U.S. EV Sales Need a Boost

Students of science and history will recognize December 17, 1903 as the date the Wright Brothers proved that a self-powered, heavier-than-air machine could take flight. But the discovery did not happen overnight, nor did the modern aircraft industry emerge in a day. The Wrights logged three years of failed experiments at Kitty Hawk before they flew. They needed another five years before taking a passenger in the air and getting interest in the machine from the U.S. War Department.

Human flight is ubiquitous today, making it easy to overlook the years required for the technology to become mainstream. Electric vehicles (EVs) are the latest example of a transportation technology which may take a long time to gain traction.

EV owners rave about their vehicles’ performance and lack of direct emissions. Their satisfaction increases in tandem with gasoline prices. But EVs have not yet won over a broader segment of consumers. Buyers’ skepticism is reflected in this week’s pared-back U.S. emission targets. How can automakers and policymakers reduce emissions by encouraging more EV purchases?

Range anxiety is a major reason for hesitation to commit to an EV; most models can’t exceed 300 miles on a full charge. This was an issue in the early days of motoring, as well, when distilled petroleum was sold in cans at hardware stores. That worry was resolved by the mass construction of service stations. Compared to the ready availability of motor fuel, EV charging networks are nascent and sparse. Public chargers have varying costs, speeds, connections and states of repair.
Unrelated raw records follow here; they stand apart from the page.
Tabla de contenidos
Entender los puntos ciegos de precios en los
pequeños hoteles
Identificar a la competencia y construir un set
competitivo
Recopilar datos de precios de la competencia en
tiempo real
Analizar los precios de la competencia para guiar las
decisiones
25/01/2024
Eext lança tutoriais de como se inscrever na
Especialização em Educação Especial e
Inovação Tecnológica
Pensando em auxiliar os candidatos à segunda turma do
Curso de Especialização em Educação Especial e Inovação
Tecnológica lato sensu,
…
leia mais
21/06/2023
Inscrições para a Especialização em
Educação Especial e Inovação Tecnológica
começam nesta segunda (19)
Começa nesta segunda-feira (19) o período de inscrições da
The need for chargers is not solely to put long-distance travelers at ease. Most car trips start and end close to home, where charging requires dedicated, off-street parking that is not available to everyone. While the U.S. is making progress building EV chargers, the most rapid growth has been at hotels and auto dealerships, not locations where most people live and work.

Building infrastructure is a natural role for industrial policy to fill. The Infrastructure Investment and Jobs Act (IIJA) of 2022 allocated $7.5 billion for a nationwide charging network. Only 2% of those funds have been used. As of last December, 27 states had not even begun soliciting bids. The long runway of unspent funding promises years of network enhancements ahead, but also gives potential buyers more reason to wait to make their purchase.


Even if charging were more convenient, EV buyers have had to overcome sticker shock. Batteries represent 40% of the cost of a typical EV. EV prices are falling as battery technology continues to improve; the U.S. Department of Energy estimates the cost of batteries fell 90% from 2008 to 2022. Longer ranges and lower prices may await those who defer their EV purchases.

The federal government has long offered tax credits to offset EVs’ higher prices, but the Inflation Reduction Act of 2022 narrowed the eligibility for those credits. The full $7,500 credit is only available to vehicles assembled in the U.S., using critical minerals sourced domestically. The list of vehicles eligible for even partial rebates is short. Manufacturers are retooling to produce EVs in the U.S., and tax rebate eligibility will grow. But this is yet another reason for buyers to be patient.

The slow launch of the U.S. EV industry has left a gap for competitors to fill. China has seized on EVs as their next productive frontier, a category that can help break the nation out of its looming malaise. China’s new EV sales increased by 82% in 2022, with domestic demand supported by a massive buildout of charging stations. Tariffs may keep China’s EVs away from U.S. ports, but its automakers are investing in factories in Mexico to build for the North American market.

Future generations may look back on internal combustion engines the way we think of slide rules or steam locomotives: the best technology of its time that gave way to better-performing alternatives. The takeoff has not been smooth, but the EV market is still poised to take flight.